In July 2003, North Carolina was rocked by a seismic economic shift — and Kannapolis was its epicenter. The city’s story is a microcosm of the whole country’s. And it gives us hope.

Once upon a time...

Kannapolis was a mill town. Plain and simple. Now a community 45,000 strong just north of Charlotte, it used to be the home of 30,000 mill workers.
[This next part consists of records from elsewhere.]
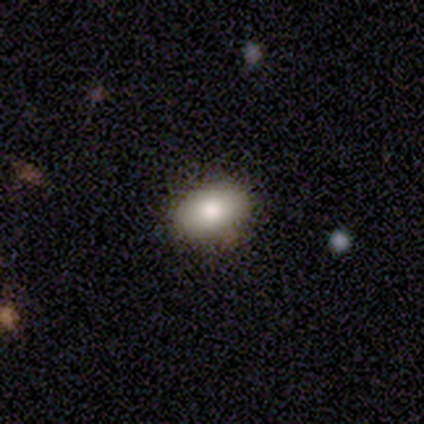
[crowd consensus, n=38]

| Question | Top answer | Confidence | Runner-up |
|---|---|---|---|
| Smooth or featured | smooth | 89% | featured or disk (5%) |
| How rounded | in between | 82% | round (15%) |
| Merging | none | 81% | minor disturbance (17%) |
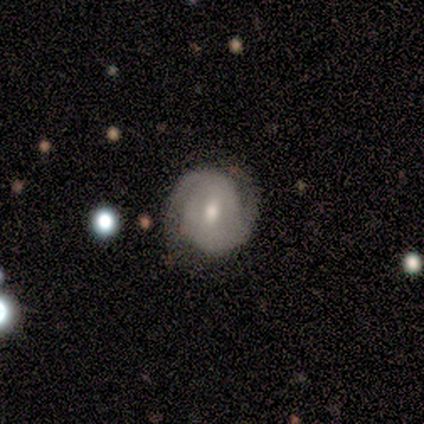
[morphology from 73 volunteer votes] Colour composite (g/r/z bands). It shows a featured or disk galaxy (74%) with a weak bar (57%), 2 (90%) tight (54%) spiral arms (93%) and a moderate central bulge (70%). Merging: none (73%).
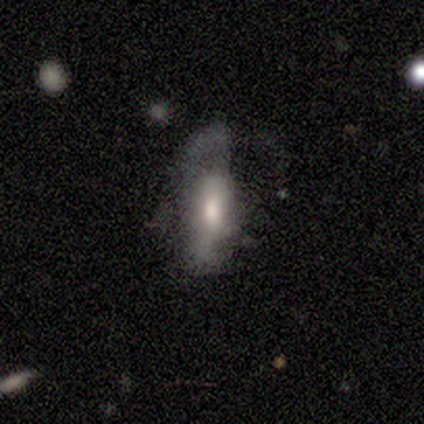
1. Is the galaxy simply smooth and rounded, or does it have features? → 52% smooth, 48% featured or disk, 0% star or artifact.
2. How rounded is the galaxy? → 67% in between, 24% cigar-shaped, 10% round.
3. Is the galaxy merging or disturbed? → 68% major disturbance, 18% none, 12% minor disturbance, 2% merger.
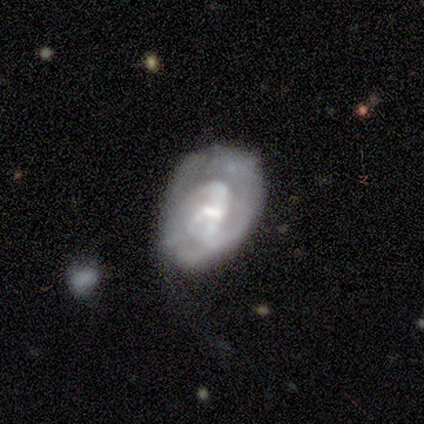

Cannon Mills, a towel and sheet manufacturing giant started in 1906, was the world’s largest producer of sheets and towels throughout the Depression, throughout WWII, throughout the whole century.

The mill town finally incorporated as Kannapolis in 1984, but even then a huge chunk of the population was employed at the mill...right up until 2003. When it all came crashing down.

The Downfall

Through a series of transactions in the ‘80s and ‘90s, Cannon Mills became Pillowtex Corporation, and Pillowtex shut its doors with no warning in July 2003. They laid off 6,450 workers in one day — the single largest layoff in North Carolina history. The closure gutted Kannapolis, and it precipitated an industry freefall that left the region’s economy in tatters. By 2006, the number of textile plants in North Carolina had dropped by 40%, and we went from 233,715 textile workers to just 80,232.

Add that to the 2007 market crash, and it was a disastrous few years for Kannapolis.

A Brighter Future

So what changed?

The same thing that’s changing in the rest of the country: we’re filling the manufacturing jobs void with service sector and tech jobs. According to the Brookings Institution this month, if we’re smart, we’ll focus on the tech. And that’s exactly what Kannapolis did. It turned its mill into a research campus. (Seriously: they spectacularly blew up the building in the third largest implosion in U.S. history, and built the NC Research Campus in its place. Talk about seismic shifts. Boom.

Kannapolis used to weave fabric. Now it weaves our futures in health technology research. The NC Research Campus is a partnership between corporations, universities and healthcare organizations dedicated to researching plants, nutrition and the environment in order find preventions and treatments for what ails us. Cancer, diabetes, heart disease, obesity: they’re tackling it all. Cheers, thank you, and godspeed.

Kannapolis turned the ruins of its manufacturing industry into the seedbed of the future. And if they can do it, we can too.